Czech Republic: The Czech National Bank stands pat in March
At its 29 March meeting, the Board of the Czech National Bank (CNB) left the two-week repo rate unchanged at 7.00%. In addition, the CNB left both the Lombard rate and the discount rate unchanged at 8.00% and 6.00%, respectively. However, the decision was not unanimous: One of the board’s seven members voted to hike all three rates by 25 basis points.
The Bank decided to stand pat for the sixth consecutive meeting, reiterating that the current level of interest rates was already having a dampening effect on domestic demand pressures, the quantity of loans and the amount of money in circulation. Meanwhile, the Bank expects headline inflation to fall to single digits in H2 due to tight monetary conditions and easing cost pressures. Moreover, the Bank reiterated that it would continue to prevent excessive fluctuations of the koruna to minimize imported inflation.
Looking ahead, the Bank sees both strong upside and downside inflationary risks. The main upside risks include faster-than-expected wage growth, unanchored inflation expectations and expansionary fiscal policy. On the other hand, a stronger-than-projected downturn in domestic demand is the key downside risk.
The Bank reiterated that it “will decide at the next meeting whether rates will remain unchanged or increase” depending on the evolution of wage bargaining, adding that it deems “market expectations regarding the timing of the first decrease in CNB rates to be premature”.

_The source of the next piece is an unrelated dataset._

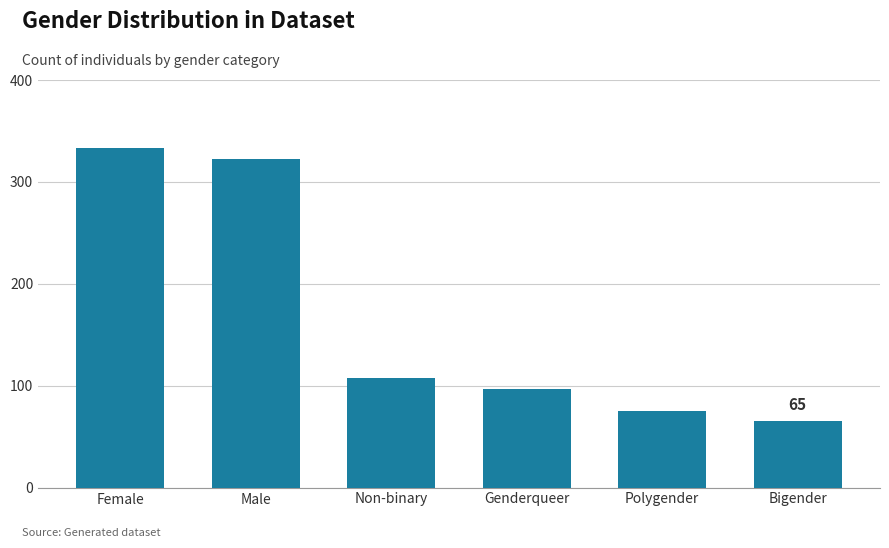

Rank the categories by value from lowest to highest.

Bigender, Polygender, Genderqueer, Non-binary, Male, Female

The next meeting is scheduled for 3 May.
Commenting on the release, economists at ING stated:
“We do not expect the board to decide on an additional rate hike, however, it is true that the monthly data for January indicates strong wage momentum, which may push the board to make further hawkish statements. On the other hand, March inflation should show the first significant fall in year-on-year terms and very little rise in month-on-month terms, which should reassure the CNB that inflation is indeed starting to fall.”